A new ransomware family called Osiris has emerged in a high‑profile attack against a Southeast Asian food service franchisee, first spotted in November 2025. According to Threat Hunter Team (Symantec and Carbon Black), Osiris deploys a sophisticated arsenal of “living off the land” tools and malicious drivers to disrupt its victim’s operations, including a BYOVD‑style driver masquerading as legitimate antivirus software.
Investigators note that while the name Osiris echoes a 2016 ransomware family, this threat appears to be a distinct and entirely new ransomware family with its own toolset.

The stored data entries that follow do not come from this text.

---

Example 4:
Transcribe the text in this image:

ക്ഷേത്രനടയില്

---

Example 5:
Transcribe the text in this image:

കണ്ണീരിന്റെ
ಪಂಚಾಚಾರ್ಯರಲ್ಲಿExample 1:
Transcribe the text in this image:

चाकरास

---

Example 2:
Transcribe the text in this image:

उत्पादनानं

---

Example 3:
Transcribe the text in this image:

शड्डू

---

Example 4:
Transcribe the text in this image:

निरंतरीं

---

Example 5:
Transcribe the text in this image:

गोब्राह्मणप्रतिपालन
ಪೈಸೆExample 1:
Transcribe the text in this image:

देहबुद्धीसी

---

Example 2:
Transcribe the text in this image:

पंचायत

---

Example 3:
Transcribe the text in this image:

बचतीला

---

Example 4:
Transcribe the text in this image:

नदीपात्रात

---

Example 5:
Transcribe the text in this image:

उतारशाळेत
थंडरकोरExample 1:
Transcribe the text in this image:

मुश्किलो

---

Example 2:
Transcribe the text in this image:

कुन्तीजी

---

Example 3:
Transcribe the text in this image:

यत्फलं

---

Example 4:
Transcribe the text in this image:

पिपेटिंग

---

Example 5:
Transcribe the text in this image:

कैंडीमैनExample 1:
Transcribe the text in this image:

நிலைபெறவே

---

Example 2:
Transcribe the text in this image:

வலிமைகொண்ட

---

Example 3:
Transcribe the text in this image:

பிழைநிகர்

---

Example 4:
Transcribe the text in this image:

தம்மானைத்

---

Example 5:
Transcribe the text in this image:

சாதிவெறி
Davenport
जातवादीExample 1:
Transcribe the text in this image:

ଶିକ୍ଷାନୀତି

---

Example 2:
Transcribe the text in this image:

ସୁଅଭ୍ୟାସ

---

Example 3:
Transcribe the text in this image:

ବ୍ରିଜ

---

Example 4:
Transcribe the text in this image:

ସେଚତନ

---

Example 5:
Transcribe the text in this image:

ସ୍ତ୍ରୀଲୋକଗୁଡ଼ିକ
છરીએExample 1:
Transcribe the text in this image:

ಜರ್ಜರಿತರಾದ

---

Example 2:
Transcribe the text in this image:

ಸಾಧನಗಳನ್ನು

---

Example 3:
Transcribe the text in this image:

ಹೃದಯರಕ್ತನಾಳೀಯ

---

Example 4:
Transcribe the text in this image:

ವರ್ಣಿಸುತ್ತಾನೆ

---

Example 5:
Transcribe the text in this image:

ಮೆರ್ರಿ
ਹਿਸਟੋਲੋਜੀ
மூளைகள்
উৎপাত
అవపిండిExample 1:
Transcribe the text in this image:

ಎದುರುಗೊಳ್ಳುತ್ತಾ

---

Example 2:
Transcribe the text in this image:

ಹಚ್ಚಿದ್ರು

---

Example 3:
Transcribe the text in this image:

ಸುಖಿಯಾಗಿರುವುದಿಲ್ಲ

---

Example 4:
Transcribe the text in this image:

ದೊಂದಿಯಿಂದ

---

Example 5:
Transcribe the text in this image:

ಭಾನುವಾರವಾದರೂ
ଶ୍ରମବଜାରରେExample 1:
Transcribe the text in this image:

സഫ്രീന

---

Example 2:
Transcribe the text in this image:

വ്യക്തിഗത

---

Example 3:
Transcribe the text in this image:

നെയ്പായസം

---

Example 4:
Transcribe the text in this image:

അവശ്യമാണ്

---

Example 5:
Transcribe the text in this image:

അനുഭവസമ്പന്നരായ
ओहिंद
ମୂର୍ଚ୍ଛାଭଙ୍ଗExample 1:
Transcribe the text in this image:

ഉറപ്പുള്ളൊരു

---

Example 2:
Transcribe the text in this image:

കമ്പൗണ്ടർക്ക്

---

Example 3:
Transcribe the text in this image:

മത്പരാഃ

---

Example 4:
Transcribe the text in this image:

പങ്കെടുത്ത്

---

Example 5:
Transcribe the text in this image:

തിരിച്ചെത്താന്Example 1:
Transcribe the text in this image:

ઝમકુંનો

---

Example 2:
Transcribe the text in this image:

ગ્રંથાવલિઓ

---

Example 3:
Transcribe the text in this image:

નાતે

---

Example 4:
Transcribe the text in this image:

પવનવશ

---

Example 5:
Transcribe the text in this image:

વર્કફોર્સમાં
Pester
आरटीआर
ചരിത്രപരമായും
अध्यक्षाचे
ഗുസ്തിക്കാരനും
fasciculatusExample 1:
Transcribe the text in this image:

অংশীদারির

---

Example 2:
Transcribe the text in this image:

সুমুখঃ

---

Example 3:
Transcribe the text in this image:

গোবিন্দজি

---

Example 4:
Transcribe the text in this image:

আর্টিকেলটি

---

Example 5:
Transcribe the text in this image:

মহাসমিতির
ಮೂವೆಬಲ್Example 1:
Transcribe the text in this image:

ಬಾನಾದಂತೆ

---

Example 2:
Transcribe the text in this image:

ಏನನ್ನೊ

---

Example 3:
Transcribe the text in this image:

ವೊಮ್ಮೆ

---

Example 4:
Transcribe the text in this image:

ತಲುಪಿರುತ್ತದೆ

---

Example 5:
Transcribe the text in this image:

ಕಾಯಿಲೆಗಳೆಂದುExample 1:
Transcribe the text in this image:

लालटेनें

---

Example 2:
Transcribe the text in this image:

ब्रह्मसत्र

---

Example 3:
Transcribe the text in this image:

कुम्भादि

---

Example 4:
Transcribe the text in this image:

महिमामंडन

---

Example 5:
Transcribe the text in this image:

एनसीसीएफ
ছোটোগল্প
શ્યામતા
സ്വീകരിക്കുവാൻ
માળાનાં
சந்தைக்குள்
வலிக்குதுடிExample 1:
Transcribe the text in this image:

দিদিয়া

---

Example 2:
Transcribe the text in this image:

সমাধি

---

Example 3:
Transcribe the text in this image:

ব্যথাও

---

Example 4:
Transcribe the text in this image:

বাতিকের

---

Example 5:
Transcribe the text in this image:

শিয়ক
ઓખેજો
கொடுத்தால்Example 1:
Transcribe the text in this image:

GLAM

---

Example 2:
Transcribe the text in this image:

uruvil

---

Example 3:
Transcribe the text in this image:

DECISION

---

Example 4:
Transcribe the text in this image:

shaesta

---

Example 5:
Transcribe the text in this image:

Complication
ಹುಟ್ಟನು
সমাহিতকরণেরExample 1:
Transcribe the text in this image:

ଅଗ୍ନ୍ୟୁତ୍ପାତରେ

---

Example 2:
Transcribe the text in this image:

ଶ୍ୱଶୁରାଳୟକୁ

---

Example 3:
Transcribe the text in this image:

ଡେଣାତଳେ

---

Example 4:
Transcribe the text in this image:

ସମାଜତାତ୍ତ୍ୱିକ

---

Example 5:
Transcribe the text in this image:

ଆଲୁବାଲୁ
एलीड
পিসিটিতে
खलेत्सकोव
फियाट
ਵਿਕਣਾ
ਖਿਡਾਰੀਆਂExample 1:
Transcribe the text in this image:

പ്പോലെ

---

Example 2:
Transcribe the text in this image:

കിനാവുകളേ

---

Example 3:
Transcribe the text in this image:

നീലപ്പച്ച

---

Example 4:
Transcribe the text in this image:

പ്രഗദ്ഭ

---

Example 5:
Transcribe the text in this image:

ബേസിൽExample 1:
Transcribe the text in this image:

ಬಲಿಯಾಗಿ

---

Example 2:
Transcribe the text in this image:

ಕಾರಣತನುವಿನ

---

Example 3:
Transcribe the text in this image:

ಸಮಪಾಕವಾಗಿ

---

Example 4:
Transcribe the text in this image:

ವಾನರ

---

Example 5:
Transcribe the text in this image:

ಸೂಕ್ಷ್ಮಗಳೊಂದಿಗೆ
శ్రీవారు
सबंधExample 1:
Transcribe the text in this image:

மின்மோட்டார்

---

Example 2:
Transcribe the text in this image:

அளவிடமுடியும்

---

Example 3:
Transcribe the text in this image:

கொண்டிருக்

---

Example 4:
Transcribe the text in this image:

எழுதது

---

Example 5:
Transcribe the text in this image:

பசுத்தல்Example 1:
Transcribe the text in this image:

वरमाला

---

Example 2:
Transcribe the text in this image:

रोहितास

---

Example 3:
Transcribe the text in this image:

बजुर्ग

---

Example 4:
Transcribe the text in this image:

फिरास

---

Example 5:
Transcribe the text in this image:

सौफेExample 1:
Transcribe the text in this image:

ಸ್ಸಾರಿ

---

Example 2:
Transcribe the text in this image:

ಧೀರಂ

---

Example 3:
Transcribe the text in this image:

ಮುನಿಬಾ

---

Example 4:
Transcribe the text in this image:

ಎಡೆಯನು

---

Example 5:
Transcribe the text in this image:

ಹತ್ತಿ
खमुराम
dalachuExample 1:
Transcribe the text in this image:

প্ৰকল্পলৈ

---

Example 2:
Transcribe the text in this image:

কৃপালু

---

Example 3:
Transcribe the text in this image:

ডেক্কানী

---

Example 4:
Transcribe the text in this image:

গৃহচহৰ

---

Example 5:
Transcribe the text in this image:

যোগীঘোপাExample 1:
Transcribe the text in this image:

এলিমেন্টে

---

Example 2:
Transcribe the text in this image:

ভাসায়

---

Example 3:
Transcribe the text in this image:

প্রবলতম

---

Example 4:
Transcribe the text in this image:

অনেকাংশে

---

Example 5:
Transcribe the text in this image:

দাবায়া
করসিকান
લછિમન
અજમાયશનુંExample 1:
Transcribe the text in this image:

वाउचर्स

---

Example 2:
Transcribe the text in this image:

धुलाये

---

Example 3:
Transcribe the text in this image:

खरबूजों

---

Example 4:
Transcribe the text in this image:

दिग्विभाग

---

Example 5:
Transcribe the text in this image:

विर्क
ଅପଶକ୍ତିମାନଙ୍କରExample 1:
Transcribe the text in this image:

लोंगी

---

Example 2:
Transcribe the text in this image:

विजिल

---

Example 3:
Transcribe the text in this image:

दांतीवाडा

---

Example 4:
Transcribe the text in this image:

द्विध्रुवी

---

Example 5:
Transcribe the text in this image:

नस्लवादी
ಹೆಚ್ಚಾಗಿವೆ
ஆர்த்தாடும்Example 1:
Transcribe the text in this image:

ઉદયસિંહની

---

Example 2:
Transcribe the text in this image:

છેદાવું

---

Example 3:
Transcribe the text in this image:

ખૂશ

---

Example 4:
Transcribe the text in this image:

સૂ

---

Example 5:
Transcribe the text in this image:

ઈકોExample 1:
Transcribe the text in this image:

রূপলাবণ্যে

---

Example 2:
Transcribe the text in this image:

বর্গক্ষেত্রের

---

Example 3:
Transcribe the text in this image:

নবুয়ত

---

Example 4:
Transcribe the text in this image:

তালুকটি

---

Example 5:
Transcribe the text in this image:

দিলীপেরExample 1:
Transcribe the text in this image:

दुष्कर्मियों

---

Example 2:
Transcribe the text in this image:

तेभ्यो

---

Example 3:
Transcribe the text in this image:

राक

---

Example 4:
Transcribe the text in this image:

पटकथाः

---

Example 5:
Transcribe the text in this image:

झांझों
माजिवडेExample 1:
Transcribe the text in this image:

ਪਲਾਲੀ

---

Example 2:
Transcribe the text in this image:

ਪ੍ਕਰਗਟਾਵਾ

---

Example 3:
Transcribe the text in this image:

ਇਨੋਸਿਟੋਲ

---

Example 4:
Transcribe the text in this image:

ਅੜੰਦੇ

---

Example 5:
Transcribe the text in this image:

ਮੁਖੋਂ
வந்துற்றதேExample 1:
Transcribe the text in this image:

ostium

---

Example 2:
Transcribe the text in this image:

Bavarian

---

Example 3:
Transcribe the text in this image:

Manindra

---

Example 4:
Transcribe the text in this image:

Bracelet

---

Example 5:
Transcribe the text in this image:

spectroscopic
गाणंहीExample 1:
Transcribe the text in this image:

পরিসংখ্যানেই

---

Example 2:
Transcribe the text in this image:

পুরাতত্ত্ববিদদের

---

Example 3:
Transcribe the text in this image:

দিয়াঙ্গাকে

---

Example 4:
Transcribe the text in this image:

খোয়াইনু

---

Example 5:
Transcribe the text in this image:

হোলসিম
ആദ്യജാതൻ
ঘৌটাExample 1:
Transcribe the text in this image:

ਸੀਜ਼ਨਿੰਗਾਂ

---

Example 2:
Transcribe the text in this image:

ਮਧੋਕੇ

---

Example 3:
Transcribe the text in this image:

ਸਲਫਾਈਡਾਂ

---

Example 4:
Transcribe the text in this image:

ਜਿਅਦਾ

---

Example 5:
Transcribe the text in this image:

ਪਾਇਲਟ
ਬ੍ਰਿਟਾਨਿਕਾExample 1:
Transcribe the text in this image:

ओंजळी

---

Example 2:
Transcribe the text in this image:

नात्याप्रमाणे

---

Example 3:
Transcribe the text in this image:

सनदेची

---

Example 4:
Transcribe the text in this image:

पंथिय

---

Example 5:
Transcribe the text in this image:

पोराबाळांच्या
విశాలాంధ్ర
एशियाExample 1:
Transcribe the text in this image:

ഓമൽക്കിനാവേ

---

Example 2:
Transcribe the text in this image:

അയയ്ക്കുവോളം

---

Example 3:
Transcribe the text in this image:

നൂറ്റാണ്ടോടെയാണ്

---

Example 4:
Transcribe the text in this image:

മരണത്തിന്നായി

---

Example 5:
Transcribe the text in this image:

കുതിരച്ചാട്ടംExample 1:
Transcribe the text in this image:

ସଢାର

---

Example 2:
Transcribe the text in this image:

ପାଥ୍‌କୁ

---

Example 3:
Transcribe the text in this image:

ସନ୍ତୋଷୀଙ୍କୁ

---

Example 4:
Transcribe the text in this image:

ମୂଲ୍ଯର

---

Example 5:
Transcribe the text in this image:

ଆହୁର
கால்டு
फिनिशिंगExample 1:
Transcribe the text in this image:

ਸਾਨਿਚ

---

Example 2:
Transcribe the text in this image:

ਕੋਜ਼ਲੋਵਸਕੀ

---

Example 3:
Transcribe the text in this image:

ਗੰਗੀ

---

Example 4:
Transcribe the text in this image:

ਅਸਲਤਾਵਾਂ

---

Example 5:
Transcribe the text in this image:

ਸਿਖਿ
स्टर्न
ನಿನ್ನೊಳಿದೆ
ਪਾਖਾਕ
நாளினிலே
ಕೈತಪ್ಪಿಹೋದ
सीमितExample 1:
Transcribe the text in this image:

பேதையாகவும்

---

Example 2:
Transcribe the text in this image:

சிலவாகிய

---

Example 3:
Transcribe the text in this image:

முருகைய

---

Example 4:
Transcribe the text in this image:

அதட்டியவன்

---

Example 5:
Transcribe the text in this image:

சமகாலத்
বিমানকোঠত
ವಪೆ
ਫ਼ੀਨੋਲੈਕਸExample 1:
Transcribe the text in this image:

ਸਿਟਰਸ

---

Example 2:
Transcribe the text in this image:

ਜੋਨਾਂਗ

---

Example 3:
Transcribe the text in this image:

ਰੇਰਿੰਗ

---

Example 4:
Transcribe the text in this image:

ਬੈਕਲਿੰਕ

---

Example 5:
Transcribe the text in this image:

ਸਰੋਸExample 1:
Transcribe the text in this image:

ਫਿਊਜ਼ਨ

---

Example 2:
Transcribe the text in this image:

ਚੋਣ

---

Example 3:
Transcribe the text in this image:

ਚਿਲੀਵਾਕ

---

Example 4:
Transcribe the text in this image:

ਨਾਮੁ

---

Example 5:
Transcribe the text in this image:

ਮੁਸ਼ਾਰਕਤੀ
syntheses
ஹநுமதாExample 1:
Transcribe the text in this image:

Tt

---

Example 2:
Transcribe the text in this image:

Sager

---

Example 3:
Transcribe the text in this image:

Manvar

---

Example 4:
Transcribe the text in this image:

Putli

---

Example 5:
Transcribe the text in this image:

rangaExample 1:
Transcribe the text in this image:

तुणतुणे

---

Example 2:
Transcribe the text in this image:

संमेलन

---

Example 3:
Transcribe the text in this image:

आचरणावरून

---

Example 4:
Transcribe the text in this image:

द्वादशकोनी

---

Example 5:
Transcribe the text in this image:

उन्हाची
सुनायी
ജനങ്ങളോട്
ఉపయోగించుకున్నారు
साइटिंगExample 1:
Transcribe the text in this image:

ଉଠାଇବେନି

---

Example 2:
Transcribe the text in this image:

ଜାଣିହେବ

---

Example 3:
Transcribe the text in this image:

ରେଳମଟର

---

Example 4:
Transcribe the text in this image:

The attack chain shows potential links—or at least shared tradecraft—with the Inc ransomware group, including data exfiltration via Rclone to a Wasabi cloud storage bucket and the use of a Mimikatz variant named kaz[.]exe that was previously used by Inc operators.
Osiris also employs Poortry, a driver previously favoured by Medusa ransomware, and enforces a hybrid encryption scheme of ECC + AES‑128‑CTR to encrypt files, preceded by the termination of critical processes such as SQL and Oracle databases and common productivity apps. The ransom note is titled Osiris-MESSAGE[.]txt and directs victims to a negotiation chat.
According to the report, the impact of Osiris on the ransomware landscape remains to be seen, but its sophisticated toolset suggests experienced attackers are wielding it.